Она сконфуженно обернулась.
Почему он так рассердился? И какое он имеет право злиться на меня? Неужели даже незамужняя испанская девушка не может думать о мужчине?
— Фелипе, — сухо ответила она и с удивлением увидела, как его гнев исчезает, сменяясь выражением облегчения.
Даже в этот момент она не могла не любоваться правильными чертами его мужественного лица.
До чего же он красив!
— Фелипе? Кто такой Фелипе?
Филиппа вскинула вверх подбородок. С какой стати этот посторонний человек требует у нее ответа таким инквизиторским тоном!
— Фелипе Авельянос — мой отец!
Энрике отшатнулся:
— Ваш отец? — эхом повторил он и низко склонил голову. — Мои извинения. — После недолгого молчания снова спросил: — Вы знали его?

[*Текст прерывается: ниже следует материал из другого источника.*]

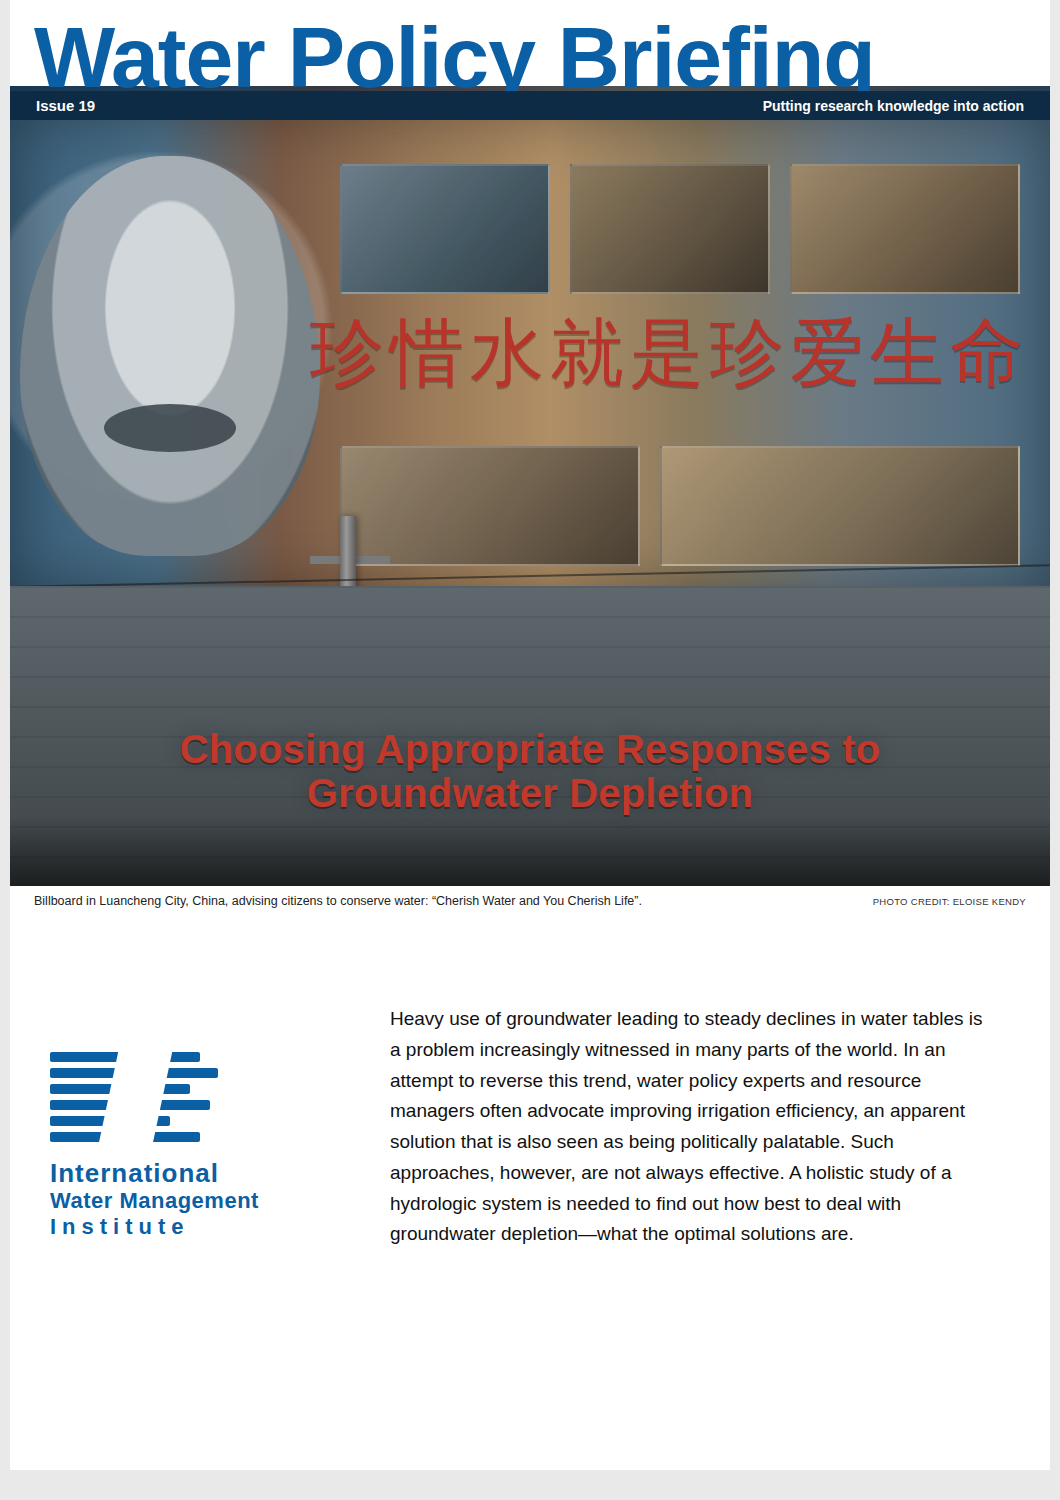Water Policy Briefing
Issue 19
Putting research knowledge into action
珍惜水就是珍爱生命
Choosing Appropriate Responses to Groundwater Depletion
Billboard in Luancheng City, China, advising citizens to conserve water: “Cherish Water and You Cherish Life”.
PHOTO CREDIT: ELOISE KENDY
International
Water Management
Institute
Heavy use of groundwater leading to steady declines in water tables is a problem increasingly witnessed in many parts of the world. In an attempt to reverse this trend, water policy experts and resource managers often advocate improving irrigation efficiency, an apparent solution that is also seen as being politically palatable. Such approaches, however, are not always effective. A holistic study of a hydrologic system is needed to find out how best to deal with groundwater depletion—what the optimal solutions are.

Она отрицательно покачала головой.
Внезапно ей пришло в голову, что, возможно, отец ходил по этой самой террасе, жил в этом доме… И горячие слезы подступили к глазам.
— Нет… Но мама рассказывала мне о нем.
Энрике различил предательскую дрожь в ее голосе, и острая жалость неожиданно пронзила его. Он тоже не знал своего отца. Даже не знал, кто он… Мать никогда не рассказывала о нем, кроме того, что он был моряком откуда-то с севера. Может быть, из какой-то скандинавской страны. Она не знала ничего, да и не очень-то хотела знать.
А вот мать Филиппы другая: она рассказывала дочери об отце, говорила ей об их любви.
— И что же она рассказывала? — спросил он с неподдельным интересом.
Что это? Может, действие средиземноморской ночи? — подумала Филиппа. Она почувствовала, что готова поведать сейчас этому человеку о самом сокровенном в ее жизни.
— Она рассказывала, как любила его, как они любили друг друга… О том, как он называл ее «моя голубка», как обещал принести весь мир к ее ногам… — Голос Филиппы прервался, — А потом он умер. И настал конец всем мечтам.
Слезы брызнули из ее глаз. Она даже не заметила, как Энрике обнял ее за плечи, притянул к себе и прижал голову к своей груди.
— Ну-ну, поплачь, — тихо пробормотал он. — Поплачь.
Неизвестно, как долго она оставалась в объятиях постороннего мужчины, проявившего к ней сочувствие.
— Простите, — наконец прошептала она. — Я представила, что он жил здесь…
Она попыталась освободиться, но он перехватил ее за локоть и не позволил полностью отстраниться от него.
— Не стесняйся своих чувств, — тихо сказал он ей на ухо. — Твои слезы — это память о нем.
Филиппа подняла к нему лицо. Слезинки как крошечные бриллианты поблескивали на ее длинных ресницах. Пухлые губы слегка дрожали.